General Cirilito “Lito” Sobejana joined the Golan Heights United Nations mission in 2013 as the Chief of Staff of the UN Disengagement Observer Force (UNDOF) responsible for ensuring that Syria and Israel do not violate the Agreement on Disengagement that they signed at the end of the 1973 Yom-Kippur War.  For Sobejana and his Philippine peacekeepers, it was far from their first rodeo.  The mission had unique challenges, but also some commonalities with the situation they faced back home.  “My first impression there was for us to act as peacekeepers and maintain the truce between Syria and Israel, that was our primary task,” Sobejana told SOFREP.  “But in doing our job the bigger challenge that we faced was the civil war in Syria.  Some rebel groups were fighting against Assad and his administration.”

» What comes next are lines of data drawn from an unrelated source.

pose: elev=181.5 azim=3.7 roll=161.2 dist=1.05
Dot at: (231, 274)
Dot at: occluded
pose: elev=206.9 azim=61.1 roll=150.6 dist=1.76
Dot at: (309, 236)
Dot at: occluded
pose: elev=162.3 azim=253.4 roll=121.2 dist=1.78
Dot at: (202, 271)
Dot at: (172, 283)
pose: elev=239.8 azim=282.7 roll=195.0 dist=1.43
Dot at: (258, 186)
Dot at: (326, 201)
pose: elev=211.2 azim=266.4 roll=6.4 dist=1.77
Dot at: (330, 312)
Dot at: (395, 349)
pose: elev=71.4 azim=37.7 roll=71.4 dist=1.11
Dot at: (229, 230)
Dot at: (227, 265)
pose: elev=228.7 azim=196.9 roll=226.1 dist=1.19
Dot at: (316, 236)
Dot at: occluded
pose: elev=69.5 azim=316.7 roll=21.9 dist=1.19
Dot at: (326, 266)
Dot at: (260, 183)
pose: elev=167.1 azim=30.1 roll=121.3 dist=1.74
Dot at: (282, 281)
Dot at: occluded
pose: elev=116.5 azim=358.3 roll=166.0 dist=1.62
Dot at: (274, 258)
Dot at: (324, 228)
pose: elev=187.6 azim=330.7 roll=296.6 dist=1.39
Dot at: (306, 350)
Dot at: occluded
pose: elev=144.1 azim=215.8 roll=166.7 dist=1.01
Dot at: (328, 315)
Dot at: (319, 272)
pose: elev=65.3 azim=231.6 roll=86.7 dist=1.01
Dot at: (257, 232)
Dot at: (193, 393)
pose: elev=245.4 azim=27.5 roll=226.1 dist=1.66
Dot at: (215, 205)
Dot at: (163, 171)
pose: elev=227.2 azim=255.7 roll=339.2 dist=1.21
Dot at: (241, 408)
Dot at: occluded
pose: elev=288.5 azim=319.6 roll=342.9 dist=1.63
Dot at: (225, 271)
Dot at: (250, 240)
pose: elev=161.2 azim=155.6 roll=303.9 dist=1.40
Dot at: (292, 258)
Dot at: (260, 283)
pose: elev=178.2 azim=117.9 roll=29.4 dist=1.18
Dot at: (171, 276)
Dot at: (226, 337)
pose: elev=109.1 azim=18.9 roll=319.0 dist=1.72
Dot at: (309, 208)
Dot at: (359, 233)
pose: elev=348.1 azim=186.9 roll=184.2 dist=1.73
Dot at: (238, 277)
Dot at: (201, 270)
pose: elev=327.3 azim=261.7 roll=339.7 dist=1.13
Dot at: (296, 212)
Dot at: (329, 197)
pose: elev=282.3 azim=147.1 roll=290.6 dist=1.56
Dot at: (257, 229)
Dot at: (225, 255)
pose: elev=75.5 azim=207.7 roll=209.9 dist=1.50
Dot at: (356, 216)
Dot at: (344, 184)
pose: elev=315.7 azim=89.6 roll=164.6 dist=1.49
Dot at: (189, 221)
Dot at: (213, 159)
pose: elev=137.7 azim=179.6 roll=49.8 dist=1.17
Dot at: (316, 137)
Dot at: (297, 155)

The Golan Heights were at the center of a complicated political and military situation made yet more confusing by the onset of the Syrian Civil War.  Since the end of the war in 1973, the Golan Heights had remained a bitter issue.  President Assad remarked before the Civil War that it would be remembered forever if he was able to negotiate the Golan Heights back from Israel. He never did. During a 2016 conference for journalists in Damascus, Samir Baridi, a member of the Syrian intelligentsia, described the Golan Heights as, “Syrian land occupied by the Zionist entity.”

The Syrian border with Israel and the line of disengagement has abutted territory belonging to perhaps as many as fourteen different rebel groups at various time.  These include Free Syrian Army (FSA) groups which are really just al-Nusra cut outs who have been trained by US Special Forces in Jordan under the auspices of a CIA covert operation.  After years of speculation, it also came out in the press in 2017 that Israel had been providing aid to some of the Syrian rebels on the Golan Heights in an effort to carve out a buffer zone.

“We would patrol every day and we have a lot of positions,” Sobejana explained, the UNDOF positions running from Jordan all the way up to Lebanon.  The mission itself was staffed by peacekeepers hailing from Ireland, India, the Philippines, Fiji, and Nepal, the command and control element based out of Camp Ziouani just inside Israel and outside of the line of disengagement.  The peacekeepers maintained the line of separation where there was to be no Syrian or Israeli military activity and only a UN presence, as well as the line of limitation in which both nations could have limited numbers of troops.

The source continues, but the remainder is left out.